『ドラキュラ』

 来年の授業の準備で、ブラム・ストーカーの『ドラキュラ』、そして同書の優れた解説書・研究書である武藤浩史『「ドラキュラ」からブンガク』(東京:慶應義塾大学出版会、2006)を読む。アカデミックに信頼できる翻訳も出ているようだけど、入手しやすい平井呈一訳の創元推理文庫版で読んだ。

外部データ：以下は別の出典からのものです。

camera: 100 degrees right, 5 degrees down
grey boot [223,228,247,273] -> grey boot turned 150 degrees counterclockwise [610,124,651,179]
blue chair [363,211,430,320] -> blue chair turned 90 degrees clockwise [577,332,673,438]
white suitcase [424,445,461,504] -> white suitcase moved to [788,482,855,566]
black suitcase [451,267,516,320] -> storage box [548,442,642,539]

 「医学と文学」というテーマの演習なら、『フランケンシュタイン』と並んで『ドラキュラ』は外せないだろうくらいの単純な考えだったけど、こう久しぶりに『ドラキュラ』を読んで見ると、何を教えればよいのか、意外に難しい。授業のヒントを求めて、洗練された文学研究者の武藤さんによる『ドラキュラ』の優れた解説を読むと、テキストの奥深さが見えるだけに、どうやって授業を組み立てればよいのか、かえって分からなくなってしまった(笑)。

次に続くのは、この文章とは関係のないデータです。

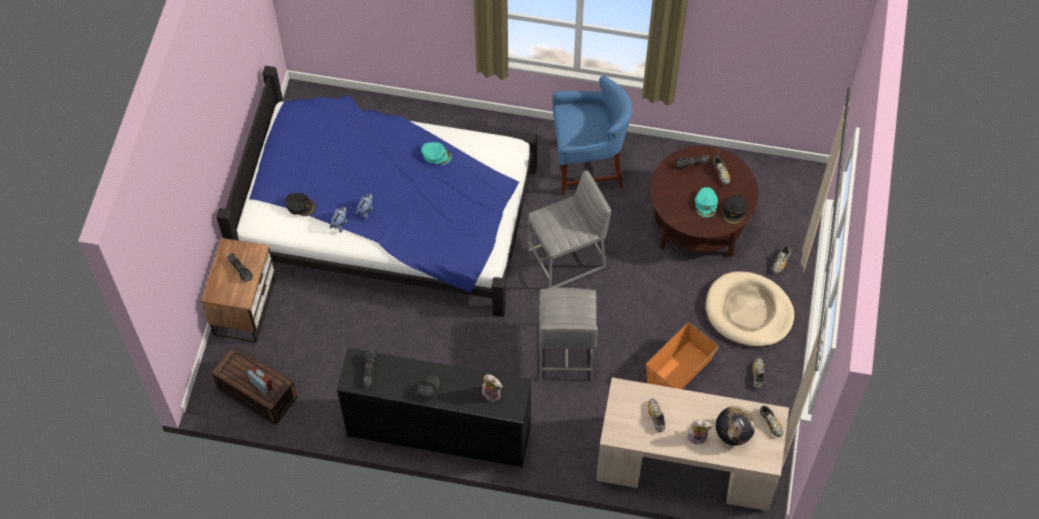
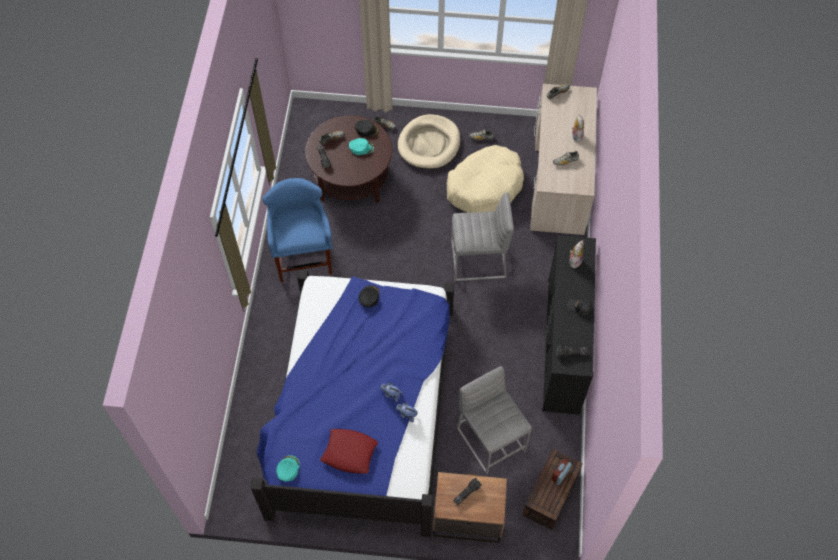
camera: 95 degrees left, 0 degrees up
black cap [285,193,316,216] -> black cap moved to [359,285,380,307]
turquoise cap [421,142,451,165] -> turquoise cap moved to [276,455,299,481]
grey stool [528,170,611,288] -> grey stool moved to [457,366,532,474]
orange storage box [646,322,719,389] -> beige dog bed [447,145,524,213]
globe [716,406,755,446] -> none
none -> red pillow [320,429,378,474]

 いくつか、漠然と考えたことを。あまりにベタだから武藤さんは書いていないけれども、この小説が「感染」のテーマを持つことは明らかである。<吸血鬼>というのは慢性の感染症であることがことさらに強調されている。この小説が怖い一つの秘密は「感染性」にあるような気がする。言葉を換えると、太古からの迷信が、19世紀末の医学の装いをまとわされて、ホラー小説に仕立てられている。登場人物の一人であるファン・ヘルシング教授が体現する<医学>というのは、一方では謎を解く文明の光を象徴する。なぞめいた被害者の振舞いの原因を解き明かし、問題を「診断」して病因を同定し、最後には吸血鬼と闘って打ち勝つ学問である。(病理学と診断学と病因論と治療学と予防論の全てを忠実になぞっている・・・笑)。それと同時に、古い民間信仰を、現実感をもってヴィクトリア朝のロンドンに蘇らせるための仕掛けという役割を医学が果たしているような気もする。うまくいえないけれども、たぶん武藤さんが書いている、この作品の二重性のようなことと同じようなことが、医学にもあるというようなことを、手探りで言おうとしているのだと思う。

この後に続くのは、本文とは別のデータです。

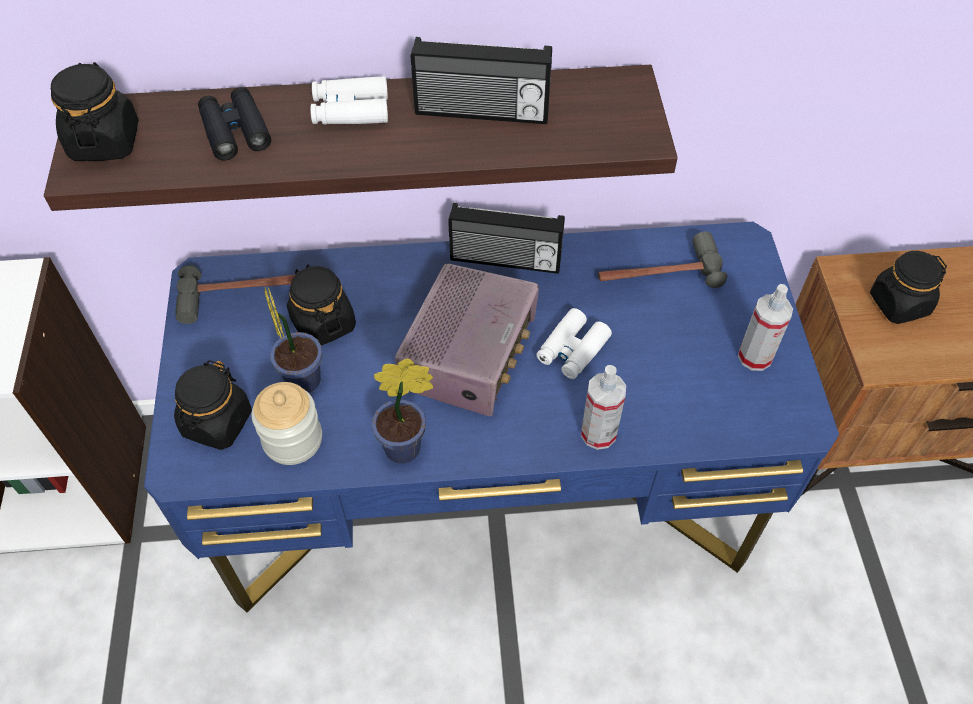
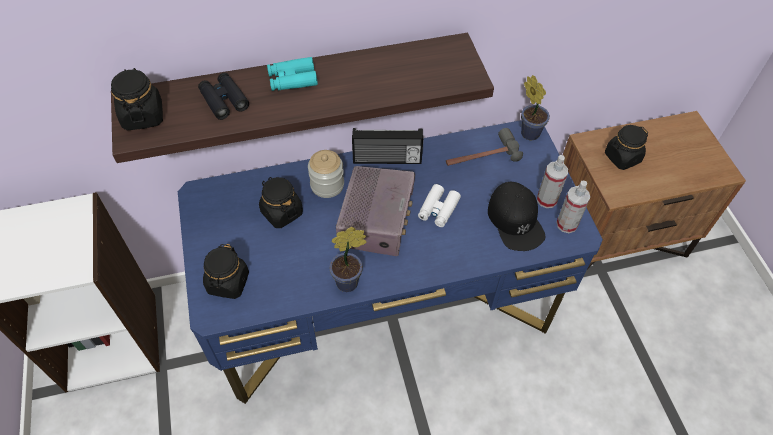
camera: 10 degrees left, 0 degrees up
hammer [175,265,295,324] -> none
jar [252,382,322,465] -> jar moved to [308,150,344,198]
potted plant [264,287,322,393] -> potted plant moved to [521,75,550,140]
white binoculars [310,76,388,124] -> turquoise binoculars [267,57,318,91]
radio [411,37,552,124] -> none
spray bottle [581,365,626,450] -> spray bottle moved to [557,181,590,233]
none -> black cap [488,182,546,251]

 『ドラキュラ』はつい数日前もBBCでドラマ化された。そこでは、梅毒を病むがゆえに結婚を完成させることができない貴族が、ドラキュラ伯爵を呼んで治療を頼むという設定になっているそうだ。
http://www.bbc.co.uk/drama/dracula/abouttheshow.shtml

 今年最後の記事です。訪問して読んでくださった皆さま、コメントを下さった皆さま、本当にありがとうございました。 来年もよろしくお願いします。